The main pitfall associated with home-equity loans is that they sometimes seem to be an easy solution for a borrower who may have fallen into a perpetual cycle of spending, borrowing, spending and sinking deeper into debt. Unfortunately, this scenario is so common the lenders have a term for it: reloading, which is basically the habit of taking a loan in order to pay off existing debt and free up additional credit, which the borrower then uses to make additional purchases.

If you are contemplating a loan that gives you access to credit to pay off your debt, it might be time for a reality check. Were you unable to live within your means before you took out the line of credit? If so, it will likely be unrealistic to expect that you'll be better off when you increase your debt by 25%, plus interest and fees. This could become a slippery slope to bankruptcy.

Another pitfall may arise when homeowners take out a home-equity loan to finance home improvements. While remodelling the kitchen or bathroom generally adds value to a house, improvements such as a swimming pool may be worth more in the eyes of the homeowner than the market determining the resale value. If you're going into debt to make cosmetic changes to your house, try to determine whether the changes add enough value to cover their costs.

Paying for a child's university education is another popular reason for taking out home-equity loans. If, however, the borrowers are nearing retirement, they do need to determine how the loan may affect their ability to accomplish their goals. It may be wise for near-retirement borrowers to seek out other options with their children.

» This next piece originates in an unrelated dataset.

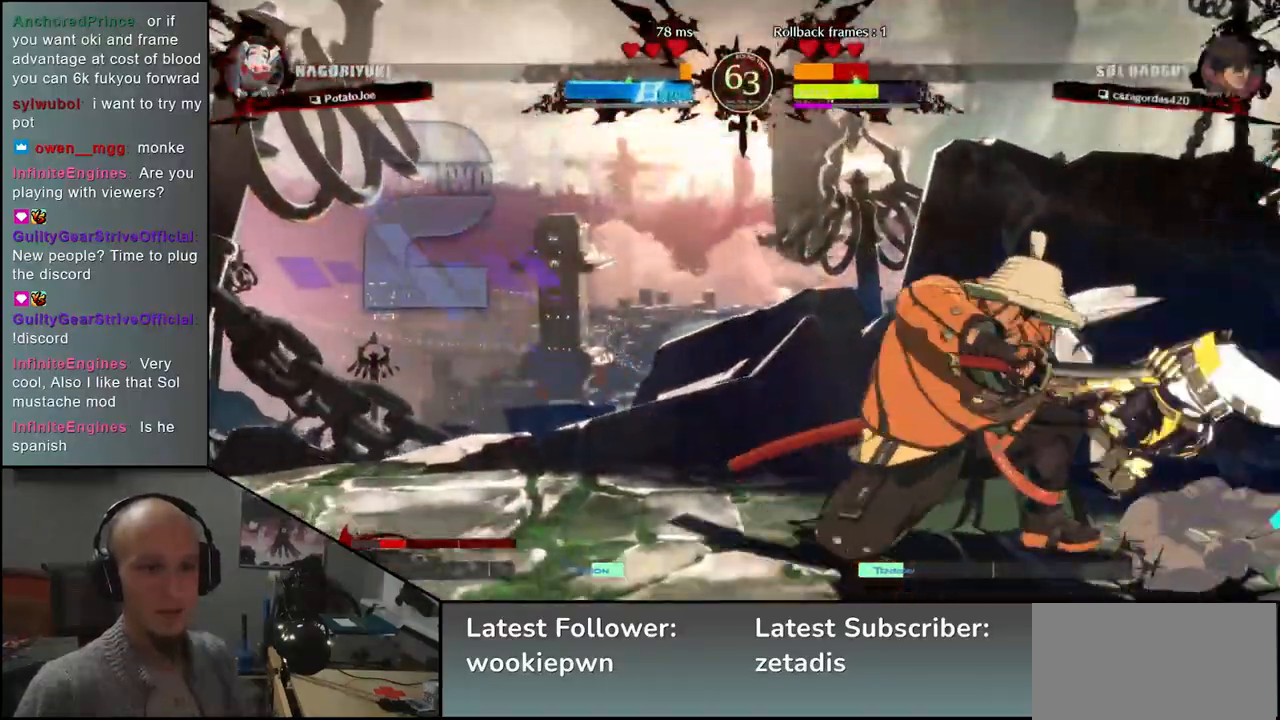
{"buttons": [], "left_stick": "center", "events": [[50, "TRIANGLE", "down"], [117, "TRIANGLE", "up"], [233, "TRIANGLE", "down"], [283, "TRIANGLE", "up"], [417, "TRIANGLE", "down"], [500, "TRIANGLE", "up"]]}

Should You Tap Your Home's Equity?

Food, clothing and shelter are life's basic necessities, but only shelter can be leveraged for cash. Despite the risk involved, it is easy to be tempted into using home equity to splurge on expensive luxuries. To avoid the pitfalls of reloading, conduct a careful review of your financial situation before you borrow against your home. Make sure that you understand the terms of the loan and have the means to make the payments without compromising other bills and comfortably repay the debt on or before its due date.